**Given problem:**
Reproduce the listing from the line with "state / province: Magallanes" to the line with "state / province: Washington", replacing "collectors" with "collected by" throughout and leaving everything else unchanged.

**Records for the task:**
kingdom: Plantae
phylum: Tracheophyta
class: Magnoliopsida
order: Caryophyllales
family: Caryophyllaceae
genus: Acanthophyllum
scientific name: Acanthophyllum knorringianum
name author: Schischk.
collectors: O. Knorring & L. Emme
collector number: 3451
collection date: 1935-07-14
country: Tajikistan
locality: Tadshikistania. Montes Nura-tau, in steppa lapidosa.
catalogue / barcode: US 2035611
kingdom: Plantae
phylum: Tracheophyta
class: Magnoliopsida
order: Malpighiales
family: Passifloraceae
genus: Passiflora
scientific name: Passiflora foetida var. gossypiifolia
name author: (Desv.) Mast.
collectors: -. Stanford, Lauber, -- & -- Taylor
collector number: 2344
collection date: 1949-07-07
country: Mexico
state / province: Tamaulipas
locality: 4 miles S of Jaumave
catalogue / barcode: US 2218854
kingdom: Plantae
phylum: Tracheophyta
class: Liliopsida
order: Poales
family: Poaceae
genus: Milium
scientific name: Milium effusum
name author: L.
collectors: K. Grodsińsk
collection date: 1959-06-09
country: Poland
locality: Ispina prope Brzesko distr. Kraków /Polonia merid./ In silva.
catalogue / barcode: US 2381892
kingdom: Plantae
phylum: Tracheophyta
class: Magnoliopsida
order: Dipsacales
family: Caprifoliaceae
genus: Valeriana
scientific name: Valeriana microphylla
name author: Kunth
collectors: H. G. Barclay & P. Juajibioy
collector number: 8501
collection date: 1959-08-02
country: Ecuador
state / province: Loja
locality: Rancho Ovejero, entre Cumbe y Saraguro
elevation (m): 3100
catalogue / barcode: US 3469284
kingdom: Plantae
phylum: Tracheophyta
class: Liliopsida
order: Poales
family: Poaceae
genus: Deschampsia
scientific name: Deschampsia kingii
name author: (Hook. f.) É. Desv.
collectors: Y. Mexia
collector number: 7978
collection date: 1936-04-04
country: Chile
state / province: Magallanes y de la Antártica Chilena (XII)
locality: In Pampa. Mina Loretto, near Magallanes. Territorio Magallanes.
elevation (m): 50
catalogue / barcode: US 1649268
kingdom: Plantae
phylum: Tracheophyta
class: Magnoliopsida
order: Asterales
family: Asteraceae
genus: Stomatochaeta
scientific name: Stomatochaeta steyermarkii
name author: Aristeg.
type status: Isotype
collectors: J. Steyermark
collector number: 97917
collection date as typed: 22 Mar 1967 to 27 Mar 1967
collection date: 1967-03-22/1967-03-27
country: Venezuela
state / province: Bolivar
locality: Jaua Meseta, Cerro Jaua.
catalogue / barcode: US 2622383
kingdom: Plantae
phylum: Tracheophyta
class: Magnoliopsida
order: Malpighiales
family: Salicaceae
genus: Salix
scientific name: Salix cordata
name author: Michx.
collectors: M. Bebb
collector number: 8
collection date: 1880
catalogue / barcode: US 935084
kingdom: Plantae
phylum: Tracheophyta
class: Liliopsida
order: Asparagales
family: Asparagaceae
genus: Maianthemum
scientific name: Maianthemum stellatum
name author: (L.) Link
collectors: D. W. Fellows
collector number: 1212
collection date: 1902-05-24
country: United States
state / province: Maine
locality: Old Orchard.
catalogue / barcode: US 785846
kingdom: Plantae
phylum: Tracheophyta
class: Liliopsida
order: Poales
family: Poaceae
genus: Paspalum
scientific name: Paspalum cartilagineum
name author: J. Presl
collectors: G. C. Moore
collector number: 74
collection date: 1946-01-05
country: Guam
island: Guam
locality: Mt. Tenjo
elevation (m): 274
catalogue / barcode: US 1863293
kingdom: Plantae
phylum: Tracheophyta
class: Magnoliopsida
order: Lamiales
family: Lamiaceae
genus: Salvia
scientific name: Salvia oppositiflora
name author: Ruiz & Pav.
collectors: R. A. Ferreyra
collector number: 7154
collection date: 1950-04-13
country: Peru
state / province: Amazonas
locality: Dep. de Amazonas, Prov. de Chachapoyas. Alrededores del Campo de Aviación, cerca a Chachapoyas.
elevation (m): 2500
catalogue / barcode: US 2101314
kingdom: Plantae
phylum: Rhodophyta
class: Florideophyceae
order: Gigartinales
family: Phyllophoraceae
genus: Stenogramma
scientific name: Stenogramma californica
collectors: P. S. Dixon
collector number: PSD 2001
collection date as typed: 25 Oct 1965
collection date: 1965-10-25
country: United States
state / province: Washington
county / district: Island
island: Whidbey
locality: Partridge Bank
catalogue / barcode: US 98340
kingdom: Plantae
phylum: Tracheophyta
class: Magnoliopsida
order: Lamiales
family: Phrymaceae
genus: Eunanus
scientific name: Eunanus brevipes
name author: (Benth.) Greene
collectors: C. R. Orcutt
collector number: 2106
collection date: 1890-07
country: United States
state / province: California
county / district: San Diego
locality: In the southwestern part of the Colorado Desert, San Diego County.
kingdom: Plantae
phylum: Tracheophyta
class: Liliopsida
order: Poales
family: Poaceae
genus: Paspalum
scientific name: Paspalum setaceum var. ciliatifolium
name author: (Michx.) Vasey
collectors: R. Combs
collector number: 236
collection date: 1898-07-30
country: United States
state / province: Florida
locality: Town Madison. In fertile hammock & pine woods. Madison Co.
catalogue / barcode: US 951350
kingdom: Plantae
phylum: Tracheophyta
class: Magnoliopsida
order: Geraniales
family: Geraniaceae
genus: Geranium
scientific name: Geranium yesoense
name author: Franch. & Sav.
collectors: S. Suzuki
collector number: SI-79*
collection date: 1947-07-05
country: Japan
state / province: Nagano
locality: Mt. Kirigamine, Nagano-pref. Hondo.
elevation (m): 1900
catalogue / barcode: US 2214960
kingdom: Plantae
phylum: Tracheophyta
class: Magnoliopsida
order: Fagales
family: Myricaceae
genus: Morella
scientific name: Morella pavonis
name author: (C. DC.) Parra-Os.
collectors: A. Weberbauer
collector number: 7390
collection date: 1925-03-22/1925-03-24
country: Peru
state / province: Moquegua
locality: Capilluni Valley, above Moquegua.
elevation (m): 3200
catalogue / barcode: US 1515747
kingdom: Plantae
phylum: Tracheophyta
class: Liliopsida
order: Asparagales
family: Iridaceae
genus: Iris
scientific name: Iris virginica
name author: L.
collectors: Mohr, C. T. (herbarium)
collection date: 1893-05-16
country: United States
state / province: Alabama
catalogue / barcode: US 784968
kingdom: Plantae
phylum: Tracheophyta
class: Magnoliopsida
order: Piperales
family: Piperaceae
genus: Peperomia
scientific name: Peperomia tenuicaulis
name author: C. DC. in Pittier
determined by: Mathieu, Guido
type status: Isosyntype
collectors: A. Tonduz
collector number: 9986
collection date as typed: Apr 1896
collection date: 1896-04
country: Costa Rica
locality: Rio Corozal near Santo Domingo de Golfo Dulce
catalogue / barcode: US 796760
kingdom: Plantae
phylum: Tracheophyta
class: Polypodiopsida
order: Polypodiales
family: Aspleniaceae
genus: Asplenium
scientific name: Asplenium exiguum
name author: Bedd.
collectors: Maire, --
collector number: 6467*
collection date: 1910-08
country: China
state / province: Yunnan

**The result:**
state / province: Magallanes y de la Antártica Chilena (XII)
locality: In Pampa. Mina Loretto, near Magallanes. Territorio Magallanes.
elevation (m): 50
catalogue / barcode: US 1649268
kingdom: Plantae
phylum: Tracheophyta
class: Magnoliopsida
order: Asterales
family: Asteraceae
genus: Stomatochaeta
scientific name: Stomatochaeta steyermarkii
name author: Aristeg.
type status: Isotype
collected by: J. Steyermark
collector number: 97917
collection date as typed: 22 Mar 1967 to 27 Mar 1967
collection date: 1967-03-22/1967-03-27
country: Venezuela
state / province: Bolivar
locality: Jaua Meseta, Cerro Jaua.
catalogue / barcode: US 2622383
kingdom: Plantae
phylum: Tracheophyta
class: Magnoliopsida
order: Malpighiales
family: Salicaceae
genus: Salix
scientific name: Salix cordata
name author: Michx.
collected by: M. Bebb
collector number: 8
collection date: 1880
catalogue / barcode: US 935084
kingdom: Plantae
phylum: Tracheophyta
class: Liliopsida
order: Asparagales
family: Asparagaceae
genus: Maianthemum
scientific name: Maianthemum stellatum
name author: (L.) Link
collected by: D. W. Fellows
collector number: 1212
collection date: 1902-05-24
country: United States
state / province: Maine
locality: Old Orchard.
catalogue / barcode: US 785846
kingdom: Plantae
phylum: Tracheophyta
class: Liliopsida
order: Poales
family: Poaceae
genus: Paspalum
scientific name: Paspalum cartilagineum
name author: J. Presl
collected by: G. C. Moore
collector number: 74
collection date: 1946-01-05
country: Guam
island: Guam
locality: Mt. Tenjo
elevation (m): 274
catalogue / barcode: US 1863293
kingdom: Plantae
phylum: Tracheophyta
class: Magnoliopsida
order: Lamiales
family: Lamiaceae
genus: Salvia
scientific name: Salvia oppositiflora
name author: Ruiz & Pav.
collected by: R. A. Ferreyra
collector number: 7154
collection date: 1950-04-13
country: Peru
state / province: Amazonas
locality: Dep. de Amazonas, Prov. de Chachapoyas. Alrededores del Campo de Aviación, cerca a Chachapoyas.
elevation (m): 2500
catalogue / barcode: US 2101314
kingdom: Plantae
phylum: Rhodophyta
class: Florideophyceae
order: Gigartinales
family: Phyllophoraceae
genus: Stenogramma
scientific name: Stenogramma californica
collected by: P. S. Dixon
collector number: PSD 2001
collection date as typed: 25 Oct 1965
collection date: 1965-10-25
country: United States
state / province: Washington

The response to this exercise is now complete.